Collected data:
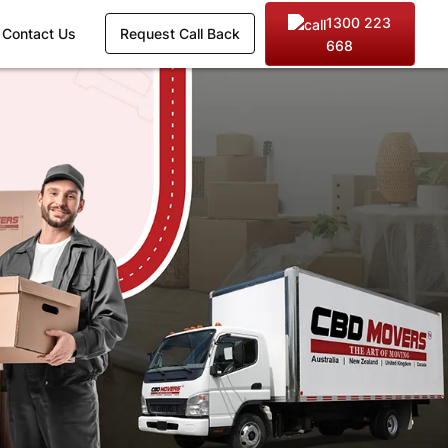
1300 223
Contact Us
Request Call Back
668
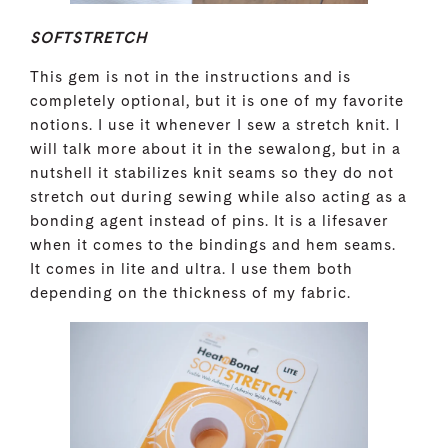
SOFTSTRETCH
This gem is not in the instructions and is
completely optional, but it is one of my favorite
notions. I use it whenever I sew a stretch knit. I
will talk more about it in the sewalong, but in a
nutshell it stabilizes knit seams so they do not
stretch out during sewing while also acting as a
bonding agent instead of pins. It is a lifesaver
when it comes to the bindings and hem seams.
It comes in lite and ultra. I use them both
depending on the thickness of my fabric.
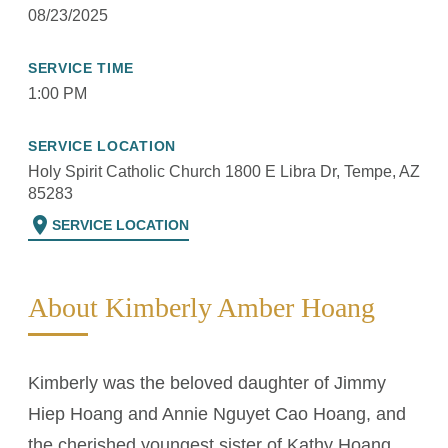
08/23/2025
SERVICE TIME
1:00 PM
SERVICE LOCATION
Holy Spirit Catholic Church 1800 E Libra Dr, Tempe, AZ
85283
location_on
SERVICE LOCATION
About Kimberly Amber Hoang
Kimberly was the beloved daughter of Jimmy
Hiep Hoang and Annie Nguyet Cao Hoang, and
the cherished youngest sister of Kathy Hoang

The task:
Return the opening line of the data above and every line after it up to and including the line that holds "depending on the thickness of my fabric."; pictures stay out.

Written response:
1300 223
Contact Us
Request Call Back
668
SOFTSTRETCH
This gem is not in the instructions and is
completely optional, but it is one of my favorite
notions. I use it whenever I sew a stretch knit. I
will talk more about it in the sewalong, but in a
nutshell it stabilizes knit seams so they do not
stretch out during sewing while also acting as a
bonding agent instead of pins. It is a lifesaver
when it comes to the bindings and hem seams.
It comes in lite and ultra. I use them both
depending on the thickness of my fabric.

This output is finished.